» **Task instructions**: Copy all lines in the data that contain the string "shoulder".

» **Supplied material**:
^^^^^^^^^^^^^^^^

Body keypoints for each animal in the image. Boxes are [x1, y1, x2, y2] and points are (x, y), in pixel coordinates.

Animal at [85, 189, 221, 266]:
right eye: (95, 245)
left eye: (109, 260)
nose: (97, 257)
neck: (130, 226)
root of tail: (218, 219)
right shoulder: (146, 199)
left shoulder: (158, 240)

^^^^^^^^^^^^^^^^

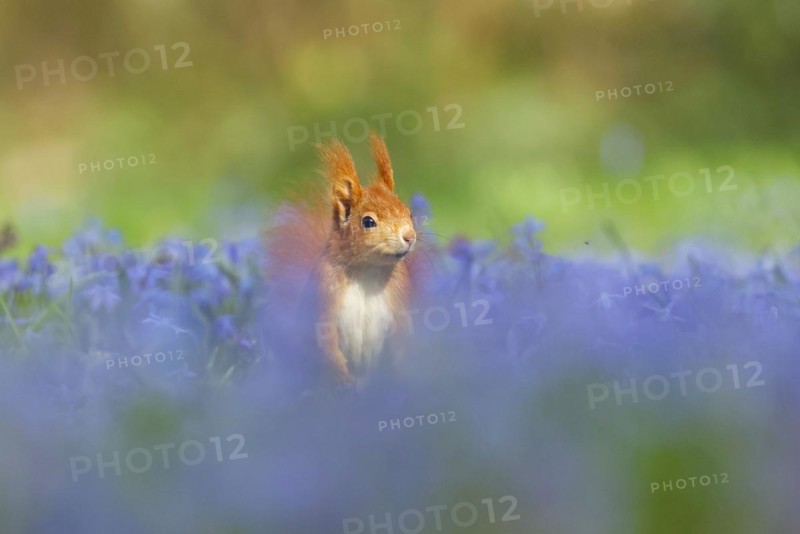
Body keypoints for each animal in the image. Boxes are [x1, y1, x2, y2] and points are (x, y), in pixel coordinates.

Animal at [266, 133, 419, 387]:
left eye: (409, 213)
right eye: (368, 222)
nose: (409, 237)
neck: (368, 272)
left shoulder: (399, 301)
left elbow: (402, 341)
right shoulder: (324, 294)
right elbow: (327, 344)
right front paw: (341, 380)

^^^^^^^^^^^^^^^^

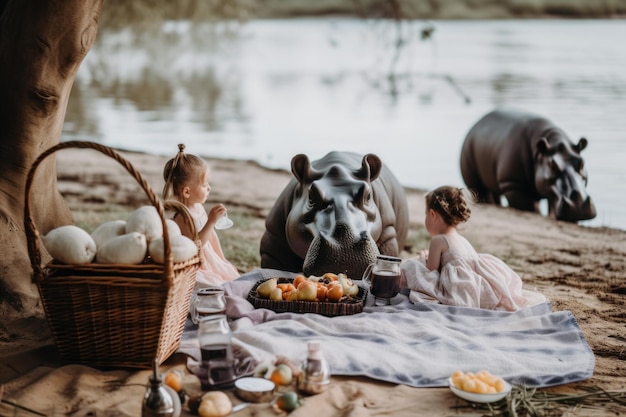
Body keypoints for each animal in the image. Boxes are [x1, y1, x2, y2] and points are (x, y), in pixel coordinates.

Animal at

^^^^^^^^^^^^^^^^

» **Answer box**:
right shoulder: (146, 199)
left shoulder: (158, 240)
left shoulder: (399, 301)
right shoulder: (324, 294)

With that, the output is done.